▶ Consegna
Riscrivi la parte del brano su Memorial che si apre con le parole "Nel 1991 all’associazione" e si chiude con "russe dalla Cecenia.", sostituendo "tumultuoso" con "turbolento".

▶ Brano
.....

La difesa dei diritti dei prigionieri politici ha segnato il superamento del campo della storia da parte di Memorial che ha iniziato a occuparsi, già alla fine degli anni Ottanta, dei tanti detenuti politici che ancora scontavano la loro pena, per i quali venivano presentati appelli al Pubblico Ministero oppure condotte iniziative pubbliche.
Nel 1991 all’associazione si è aggiunto il Centro per i Diritti Umani Memorial.
Ben presto, il tumultuoso presente che scuoteva i paesi dell’ex-URSS nei primi anni della loro esistenza ha moltiplicato i campi di intervento di Memorial, che è stata chiamata a intervenire su molti dei fronti insanguinati che hanno spaccato lo spazio post-sovietico. Durante la prima guerra cecena 1994-1996 Memorial ha lavorato sul campo in Cecenia, svolgendo le funzioni dell’Ufficio del Commissariato Russo per i Diritti Umani. Uno dei suoi membri, Oleg Orlov, è stato parte del gruppo di negoziatori inviati a Budennovsk nel 1995, quando la città della Russia meridionale fu attaccata da un gruppo di separatisti ceceni che presero in ostaggio circa millecinquecento persone per chiedere il ritiro dalle truppe russe dalla Cecenia.

.....

▶ Voci fornite
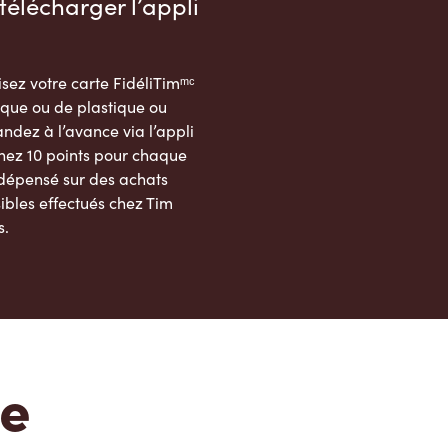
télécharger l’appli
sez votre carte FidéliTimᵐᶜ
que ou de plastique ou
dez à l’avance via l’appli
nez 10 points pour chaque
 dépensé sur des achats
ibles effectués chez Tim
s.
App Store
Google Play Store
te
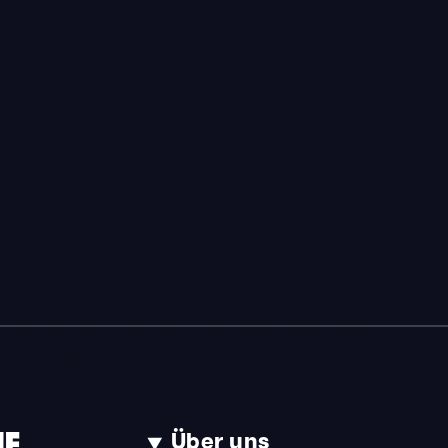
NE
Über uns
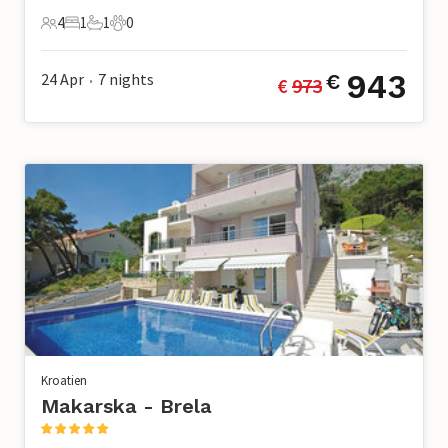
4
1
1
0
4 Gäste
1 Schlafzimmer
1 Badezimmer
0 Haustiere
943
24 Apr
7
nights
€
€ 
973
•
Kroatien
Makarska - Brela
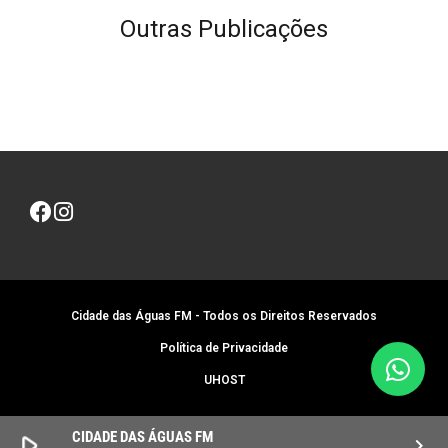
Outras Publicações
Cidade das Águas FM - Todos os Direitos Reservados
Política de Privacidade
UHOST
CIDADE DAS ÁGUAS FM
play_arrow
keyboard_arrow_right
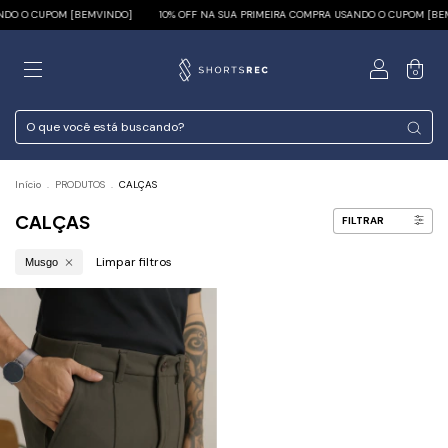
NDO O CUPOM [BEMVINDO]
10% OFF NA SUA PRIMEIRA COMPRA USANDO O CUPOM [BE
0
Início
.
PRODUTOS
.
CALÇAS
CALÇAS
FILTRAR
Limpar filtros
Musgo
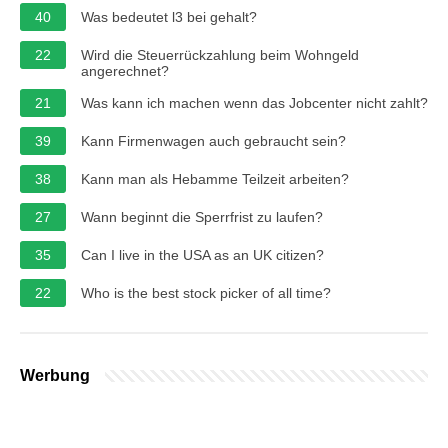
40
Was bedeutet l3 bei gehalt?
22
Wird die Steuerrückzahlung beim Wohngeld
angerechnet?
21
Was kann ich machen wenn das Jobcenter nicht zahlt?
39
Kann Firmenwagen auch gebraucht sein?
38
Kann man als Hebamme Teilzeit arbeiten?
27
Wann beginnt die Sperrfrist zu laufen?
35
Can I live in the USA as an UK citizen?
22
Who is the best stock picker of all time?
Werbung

.....

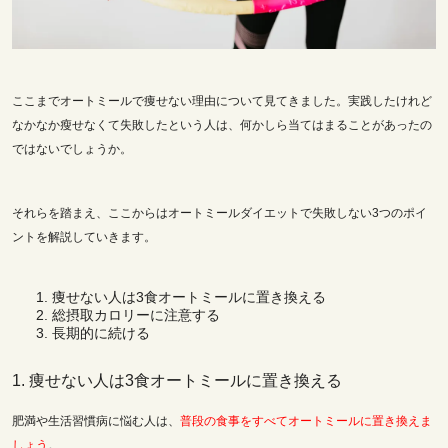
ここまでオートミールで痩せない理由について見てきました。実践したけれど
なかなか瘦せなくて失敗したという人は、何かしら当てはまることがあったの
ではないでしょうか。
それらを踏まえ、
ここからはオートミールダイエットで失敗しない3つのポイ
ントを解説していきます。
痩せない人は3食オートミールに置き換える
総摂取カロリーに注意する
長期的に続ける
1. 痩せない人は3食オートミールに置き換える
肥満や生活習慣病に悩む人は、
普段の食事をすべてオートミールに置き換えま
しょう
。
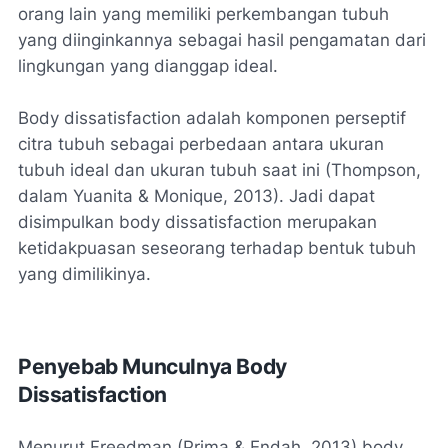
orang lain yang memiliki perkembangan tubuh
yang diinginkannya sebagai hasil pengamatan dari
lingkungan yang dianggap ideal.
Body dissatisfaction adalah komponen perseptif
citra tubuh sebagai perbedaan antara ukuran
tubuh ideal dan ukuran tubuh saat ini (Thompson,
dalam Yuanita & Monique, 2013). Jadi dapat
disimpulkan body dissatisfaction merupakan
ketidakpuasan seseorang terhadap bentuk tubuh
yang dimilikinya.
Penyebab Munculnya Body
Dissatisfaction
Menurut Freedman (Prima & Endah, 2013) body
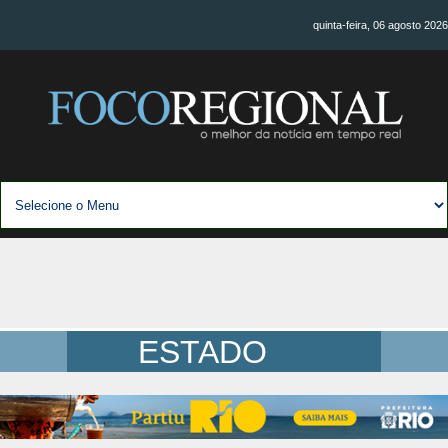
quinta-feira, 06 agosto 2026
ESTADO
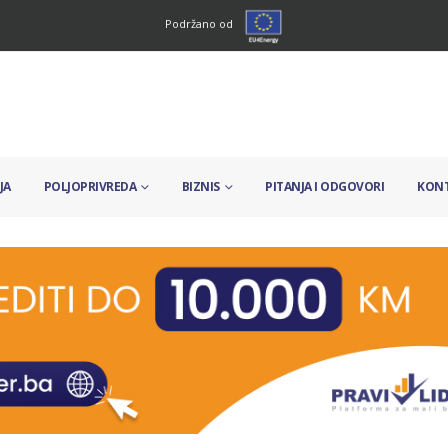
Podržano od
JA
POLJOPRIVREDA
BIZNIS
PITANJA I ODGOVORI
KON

.....

▶ Risultato
Nel 1991 all’associazione si è aggiunto il Centro per i Diritti Umani Memorial.
Ben presto, il turbolento presente che scuoteva i paesi dell’ex-URSS nei primi anni della loro esistenza ha moltiplicato i campi di intervento di Memorial, che è stata chiamata a intervenire su molti dei fronti insanguinati che hanno spaccato lo spazio post-sovietico. Durante la prima guerra cecena 1994-1996 Memorial ha lavorato sul campo in Cecenia, svolgendo le funzioni dell’Ufficio del Commissariato Russo per i Diritti Umani. Uno dei suoi membri, Oleg Orlov, è stato parte del gruppo di negoziatori inviati a Budennovsk nel 1995, quando la città della Russia meridionale fu attaccata da un gruppo di separatisti ceceni che presero in ostaggio circa millecinquecento persone per chiedere il ritiro dalle truppe russe dalla Cecenia.